Sinemamızın SWOT analizini yapmak için yerimiz yetmez, ama güçlü ve zayıf yanlarına, fırsat ve tehditlere kısaca değinebiliriz. Türkiye sinemasının karşısındaki en önemli tehdit sansür olurken, en önemli gücü halkın desteği olmuştur. 80 darbesinin zeminini hazırlayan şiddet olaylarının yoğunlaştığı, televizyon ve video gibi yeni oyuncakların hayatımıza girdiği yıllarda bu destek azalsa da, sinema uzun yıllar boyu tek kitlesel eğlence aracımız olmuştur. Amerikan sineması, pazara hakim olmak için ne kadar çabalasa da, halkımızın tercihi hep yerli sinemadan yanadır. Avrupa sinemaları içinde, izlenen filmlerde yerli film oranının %50’nin üstünde olduğu iki ülke vardır, ilk sırada Türkiye, ardından Fransa…
Sinemamızın en güçlü yanı bu iken, en zayıf yanının da, dağıtım mekanizmasındaki tekelleşme olduğunu söylemeliyiz.
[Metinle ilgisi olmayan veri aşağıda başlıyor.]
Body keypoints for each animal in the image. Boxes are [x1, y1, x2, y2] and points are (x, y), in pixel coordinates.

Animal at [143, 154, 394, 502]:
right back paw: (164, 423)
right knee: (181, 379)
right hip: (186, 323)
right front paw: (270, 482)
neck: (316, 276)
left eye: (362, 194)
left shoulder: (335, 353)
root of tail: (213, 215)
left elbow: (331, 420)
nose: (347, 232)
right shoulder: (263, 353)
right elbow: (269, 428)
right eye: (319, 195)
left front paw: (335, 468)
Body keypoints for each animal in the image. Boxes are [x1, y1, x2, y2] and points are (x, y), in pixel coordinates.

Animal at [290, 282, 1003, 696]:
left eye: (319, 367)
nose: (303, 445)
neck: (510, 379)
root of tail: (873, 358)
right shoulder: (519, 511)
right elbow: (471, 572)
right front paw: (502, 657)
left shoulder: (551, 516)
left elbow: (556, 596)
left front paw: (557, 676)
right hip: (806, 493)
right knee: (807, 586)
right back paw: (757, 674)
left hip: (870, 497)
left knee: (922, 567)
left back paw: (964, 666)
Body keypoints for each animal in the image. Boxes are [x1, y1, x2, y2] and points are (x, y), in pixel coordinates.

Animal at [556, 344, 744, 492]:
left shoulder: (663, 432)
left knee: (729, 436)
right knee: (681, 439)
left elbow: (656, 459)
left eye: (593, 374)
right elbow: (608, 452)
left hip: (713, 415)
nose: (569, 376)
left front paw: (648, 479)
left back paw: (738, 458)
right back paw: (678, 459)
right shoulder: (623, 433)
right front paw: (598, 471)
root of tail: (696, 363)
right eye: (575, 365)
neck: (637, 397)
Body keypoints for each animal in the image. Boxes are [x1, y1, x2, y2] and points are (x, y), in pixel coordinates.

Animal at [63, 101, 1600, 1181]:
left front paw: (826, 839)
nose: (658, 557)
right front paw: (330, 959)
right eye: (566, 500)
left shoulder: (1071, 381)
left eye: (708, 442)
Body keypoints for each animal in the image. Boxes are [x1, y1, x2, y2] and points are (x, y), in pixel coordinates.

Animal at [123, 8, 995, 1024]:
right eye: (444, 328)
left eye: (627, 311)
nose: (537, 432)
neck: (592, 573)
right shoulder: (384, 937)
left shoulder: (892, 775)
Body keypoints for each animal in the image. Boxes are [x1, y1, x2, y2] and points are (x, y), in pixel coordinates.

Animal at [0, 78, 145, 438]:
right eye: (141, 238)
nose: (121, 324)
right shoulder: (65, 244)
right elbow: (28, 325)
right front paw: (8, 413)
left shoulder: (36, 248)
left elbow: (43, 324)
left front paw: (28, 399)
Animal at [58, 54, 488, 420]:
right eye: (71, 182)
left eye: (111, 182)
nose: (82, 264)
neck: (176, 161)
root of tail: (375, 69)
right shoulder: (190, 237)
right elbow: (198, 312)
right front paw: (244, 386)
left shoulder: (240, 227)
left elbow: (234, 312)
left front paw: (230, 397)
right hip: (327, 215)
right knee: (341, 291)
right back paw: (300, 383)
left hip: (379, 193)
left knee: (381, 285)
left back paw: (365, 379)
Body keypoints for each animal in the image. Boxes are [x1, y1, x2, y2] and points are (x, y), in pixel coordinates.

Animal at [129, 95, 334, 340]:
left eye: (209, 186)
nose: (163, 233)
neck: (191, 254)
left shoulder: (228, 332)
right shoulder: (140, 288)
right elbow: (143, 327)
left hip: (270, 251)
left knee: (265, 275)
Son yıllarda ülkemizdeki sinema salonlarının çok büyük bir kısmı, Güney Koreli bir dağıtım şirketinin kontrolünde. Yani, o salonlarda hangi filmlerin oynayacağına Güney Kore şirketi karar veriyor. Bu duruma karşın, Türk filmlerinin hasılat listelerinin üst sıralarına yerleşebildiğini görüyoruz. 2019 yılında, Türkiye’de en çok ‘iş yapan’ 10 film arasında yerli yapımlar çoğunlukta. İlk sırada, 5.300.000 izleyici ile “7. Koğuştaki Mucize”, ikinci sırada 3.800.00 ile “Recep İvedik 6”, üçüncü sırada 3.500.000 ile “Organize İşler Sazan Sarmalı” geliyor. Halkımızın melodram ve komedilere düşkünlüğü malum… Peki, yılın değerlendirmeleri ve ödülleri içinde öne çıkan “Kız kardeşler”, “Küçük Şeyler”, “Görülmüştür”, “Sibel” gibi yapımların 10.000 ile 30.000 arasında bir izleyiciye ulaşmasını da olağan mı göreceğiz? Yoksa, sinemamızın en zayıf yanı olan dağıtım ağının bir sonucu olarak mı?
Bu durum, yalnızca yerli yapımlar için geçerli değil. 2019 Cannes Festivali’nde ‘Altın Palmiye’yi kazanan, önümüzdeki günlerde sonuçlanacak Oscar yarışında da büyük bir olasılıkla En İyi Uluslararası Film Oscar’ını kazanacak olan Güney Kore yapımı “Parazit” için de geçerli. Biz, ne kadar yazıp çizsek de, filmin izleyicisi 100.000 sınırını geçememiş (henüz diye ekleyelim, çünkü Oscar ödülü bu sayının artmasına neden olacaktır). Kıssadan ne hisse çıkaracağız? Sinemamızın karşısındaki tehditlerden en önemlisinin, sinema kültürümüzün (ve elbette genel kültürümüzün) zayıflığı olduğu gerçeğini. Bu tehdit karşısında, alınacak en etkili önlem, sinema kültürünün yaygınlaştırılması değil mi?
Türkiye sinemasının karşısındaki fırsatlar arasında, Türkiye’nin (İzmir’in) uluslararası yapımlar için elverişli bir plato olarak değerlendirilmesi, ortak yapımların sayısının artması sayılabilir. Bunlar, sektöre mali destek sağlayabilir ama sinemamıza katkısı sınırlı olacaktır. Çözüm, nitelikli izleyici sayısının artışında. Bunu sağlamanın yolu da, nitelikli film festivallerinden, nitelikli yerli ve yabancı yapımlara gösterim olanağı sağlayarak sinema kültürünün yaygınlaşmasına hizmet edecek bir dağıtım ağının oluşturulmasından, yani bilinçli yerel yönetim politikalarından geçiyor.